The obligation to pay taxes doesn’t end when your federal career ends. Federal retirees generally have to pay federal and sometimes state tax on their retirement income, including their Civil Service Retirement System or Federal Employees Retirement System benefit, income generated from their Thrift Savings Plan accounts and Social Security benefits.
Congress approved a major tax overhaul last December. It remains to be seen exactly what impact it will have, since the specifics of the implementation of the law are still being worked out. The IRS has been providing updates as information becomes available.
Federal retirees can use the following resources to find information about taxes on their TSP withdrawals, federal retirement benefits and Social Security benefits:
- IRS Publication 721: Tax Guide to U.S. Civil Service Retirement Benefits
- IRS information for Seniors and Retirees
- Important Tax Information About Payments From Your TSP Account from the TSP
- Annual State Tax Roundup from the National Active and Retired Federal Employees Association
- Income Taxes and Your Social Security Benefit, from the Social Security Administration
In 2012, I wrote a column called “Reductions and Withholdings” to help federal employees understand that there are not only tax and insurance withholdings from a CSRS or FERS retirement benefit, but also certain reductions to the full retirement benefit that will have a negative impact on your benefit income.
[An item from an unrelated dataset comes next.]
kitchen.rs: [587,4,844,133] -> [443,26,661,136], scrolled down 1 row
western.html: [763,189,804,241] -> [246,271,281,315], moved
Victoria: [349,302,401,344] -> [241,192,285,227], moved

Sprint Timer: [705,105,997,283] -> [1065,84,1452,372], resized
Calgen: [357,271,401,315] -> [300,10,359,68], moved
If you are preparing for retirement, you may want to review this column to get a more accurate idea of your net retirement income from CSRS or FERS. You may also want to review a column published earlier this year, “Tax Assessments.”
Because tax issues are such an important part of retirement planning, I wanted to share a recent email that I received from a reader, Trudy, because it underscores the pitfalls of neglecting the chore of pre-retirement tax planning:
I finally am resolving my tax issues due to underwithholding, but am complaining about some serious misinformation or inadequate information that I received from my office before retiring. I wanted to share with you because I know that I am not alone in how this worked out….
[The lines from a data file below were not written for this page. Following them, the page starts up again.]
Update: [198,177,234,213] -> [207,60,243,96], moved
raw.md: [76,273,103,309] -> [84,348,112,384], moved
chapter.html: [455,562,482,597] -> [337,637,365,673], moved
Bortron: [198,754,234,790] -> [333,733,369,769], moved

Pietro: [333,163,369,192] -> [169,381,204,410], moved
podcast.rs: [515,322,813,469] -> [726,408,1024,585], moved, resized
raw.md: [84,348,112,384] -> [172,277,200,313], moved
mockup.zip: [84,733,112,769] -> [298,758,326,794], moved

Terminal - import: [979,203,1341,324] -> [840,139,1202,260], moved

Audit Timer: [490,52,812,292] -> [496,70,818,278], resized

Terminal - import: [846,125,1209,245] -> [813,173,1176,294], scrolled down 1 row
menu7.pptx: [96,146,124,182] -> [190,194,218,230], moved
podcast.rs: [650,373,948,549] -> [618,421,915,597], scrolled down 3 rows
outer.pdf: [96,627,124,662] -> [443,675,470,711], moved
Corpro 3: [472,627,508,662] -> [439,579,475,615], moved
1) Thrift Savings Plan payments: I was advised by human resources and by the TSP on page 8 of the pamphlet providing important tax information about payments from your TSP account to check married with three exemptions (as is standard practice), not understanding the consequences of this, which is that I seriously underwithheld.
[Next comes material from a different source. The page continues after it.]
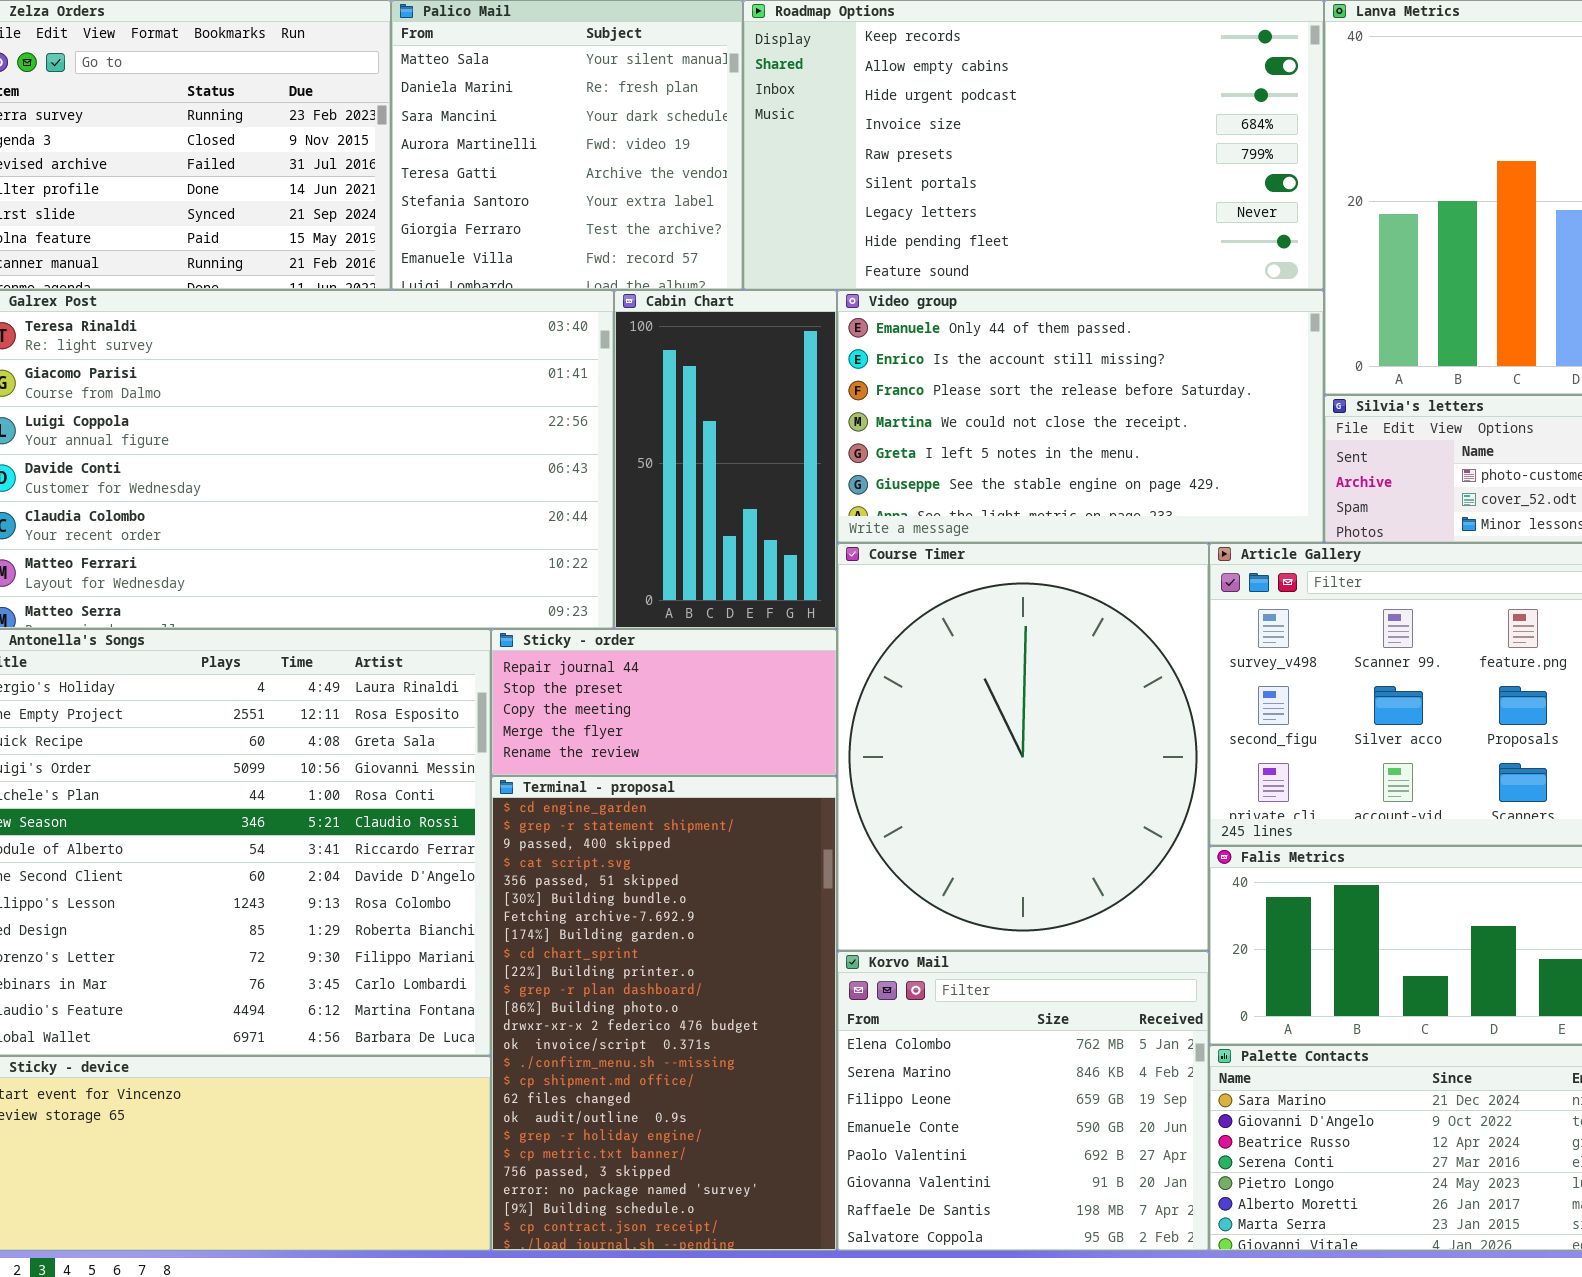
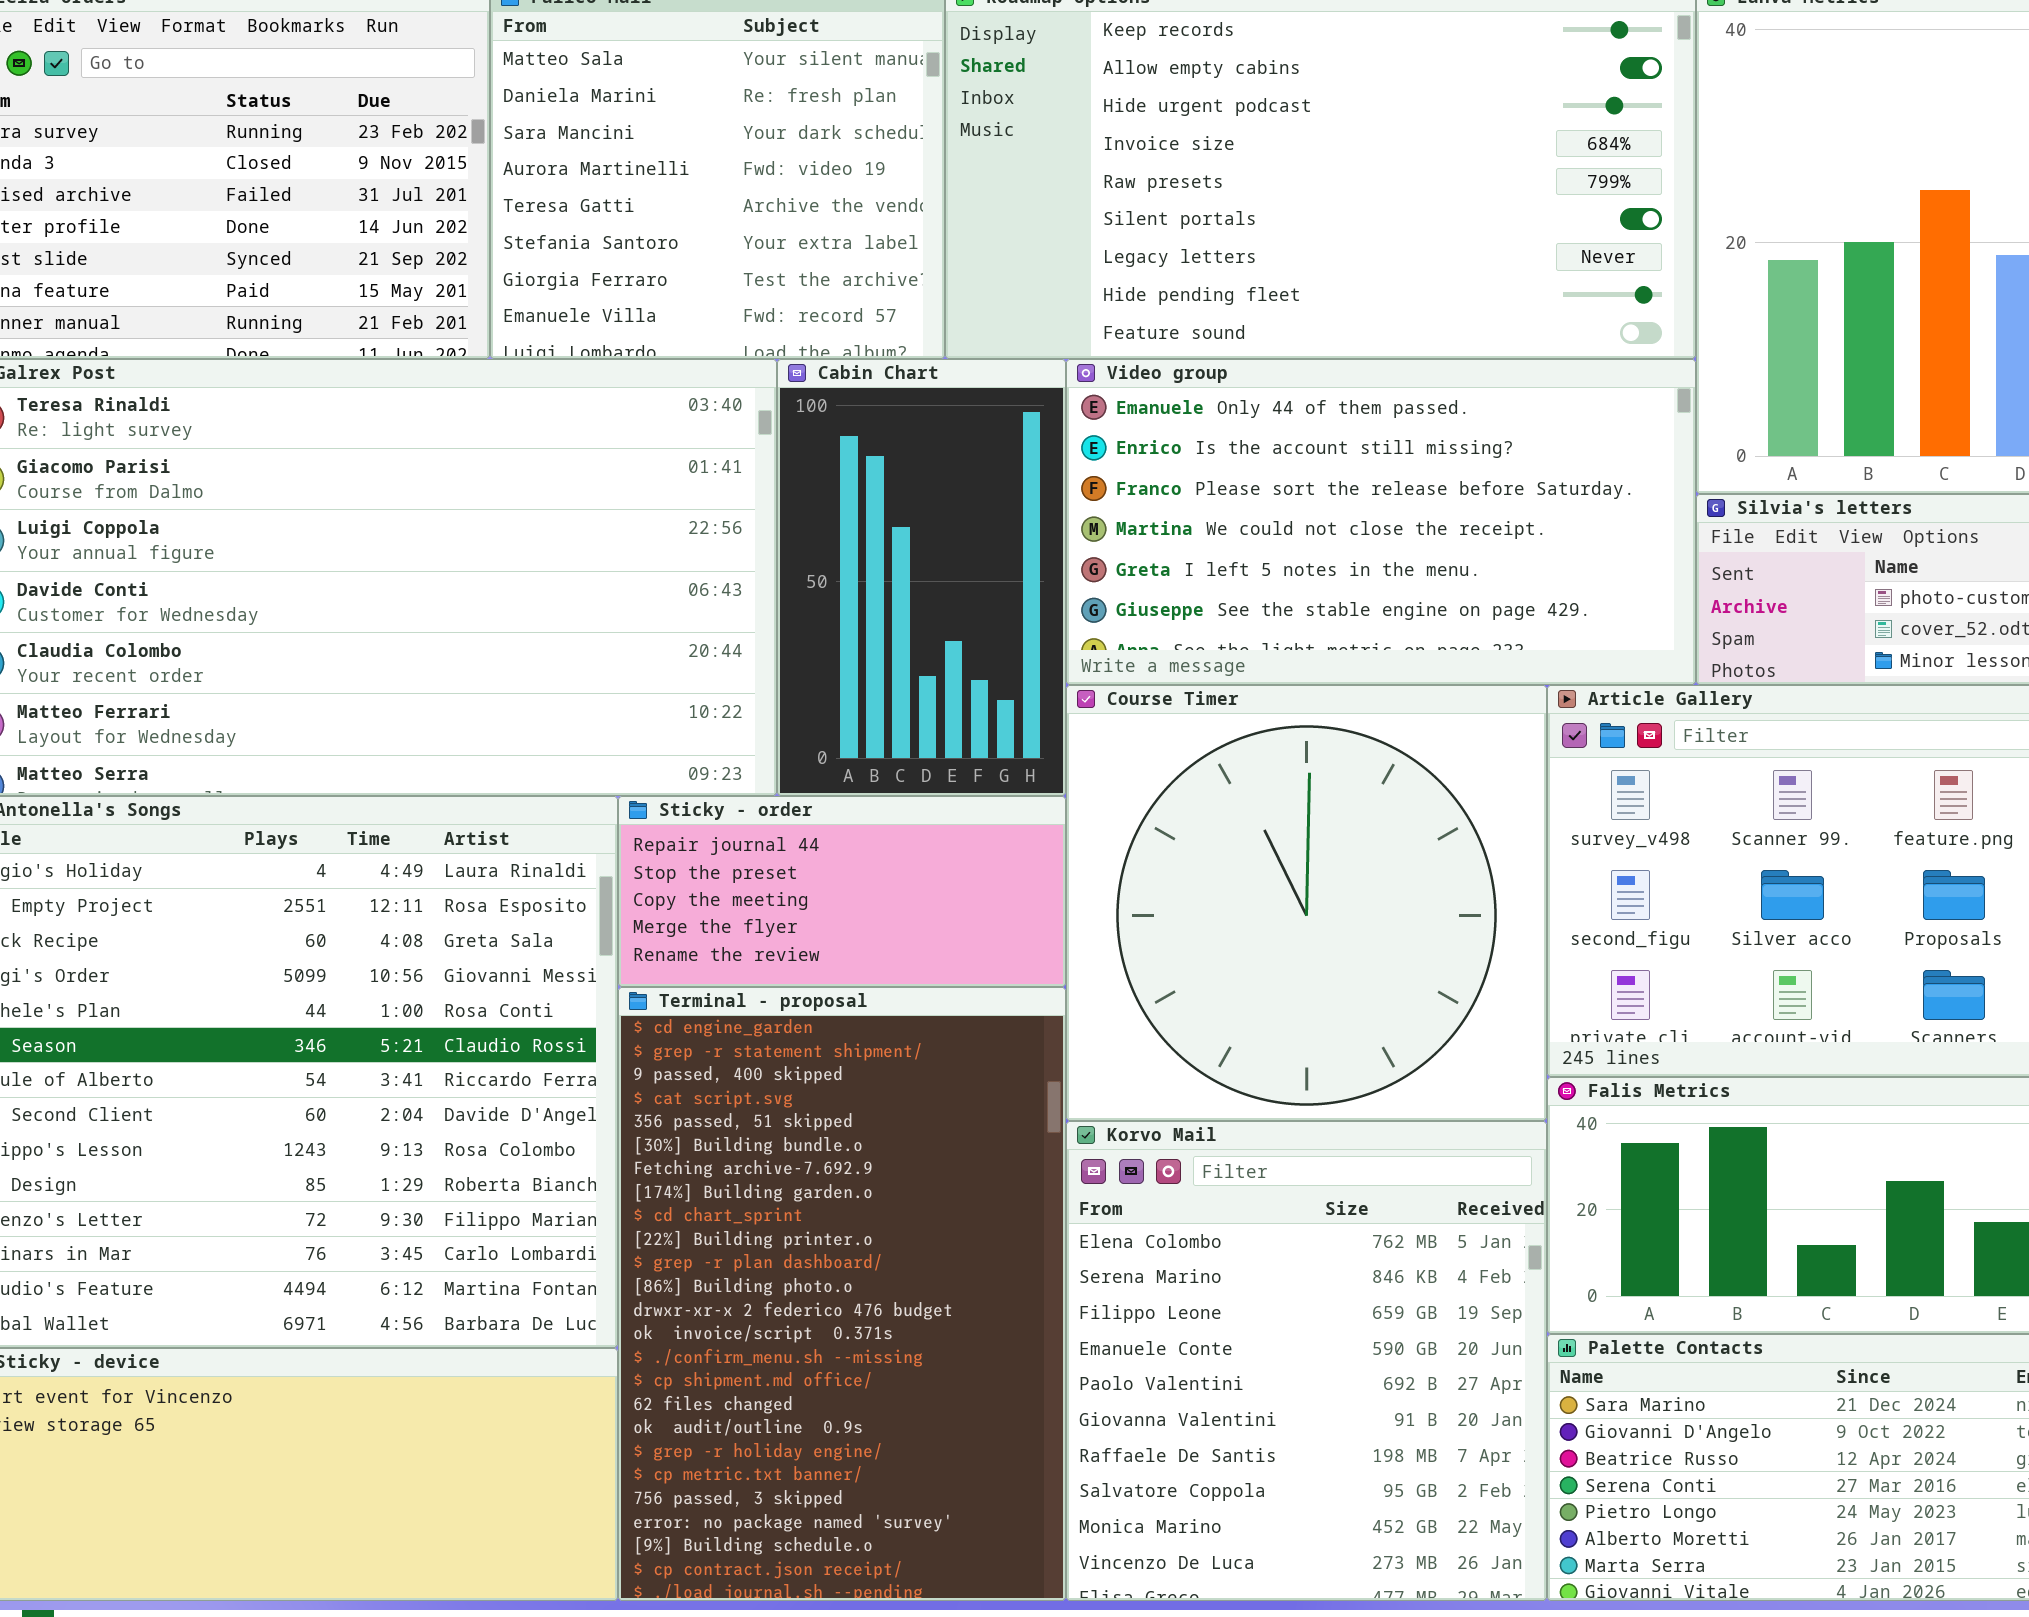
Course Timer: [837,543,1209,951] -> [1066,685,1547,1121], resized
Korvo Mail: [837,951,1209,1251] -> [1066,1121,1547,1601], resized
2) CSRS or FERS retirement: For some reason which I don’t understand, my FERS annuity was also underwithheld. I don’t know why withholding would have changed from my salary, but it did.
Due to underwithholding, not only did I have a big tax obligation for 2017, but I now have to do catch up withholding for 2018. One thing that caused my ignorance/confusion for my FERS annuity was that I assumed the withholding was low because I was “recapturing” the retirement contributions I’d made with after-tax dollars that I contributed to the retirement fund during my career. That turns out to be only very partially true. Most of the annuity is not recaptured funds.
I also made my own state tax mistake. Maryland doesn’t tax Social Security, and gives $29,000 exemptions for pensions. I assumed they were separate exclusions, but actually they are combined. That’s my own fault, however, as I didn’t read the fine print.
The bottom line, according to Trudy: “It’s turning out to be pretty painful to catch up with my tax obligations in a compressed period of time.”
To avoid a situation like Trudy’s, you may want to engage with a professional to create a “dummy” tax return with your retirement income used instead of your salary. If you do your own taxes, you can run your tax software using your estimated retirement income figures. Don’t forget to include items such as lump sum payments for annual leave, income you may have from a second career, an unpaid TSP loan balance, and your final salary payments that will be paid in the year you retire.
Agency retirement and benefits personnel are not trained in this area and the software that is available to provide retirement estimates does not adequately address proper tax withholding. Do your due diligence to be sure that you don’t have an unwelcome surprise at the time you file your first tax return as a retiree.
Update 6/8/18: Kim Weaver, director of external affairs for the Federal Retirement Thrift Investment Board, which oversees the TSP, sent the following statement on Trudy's message: "Trudy states that we recommend withholding at married with 3 kids. That’s incorrect. 'Married with 3 kids' is under the heading of what will the withholding rate be, as an illustration for the participant. It is followed by a column that says you can increase your withholding, if you desire. We don’t make a withholding recommendation one way or another–we are simply providing information to allow the participant to make that decision."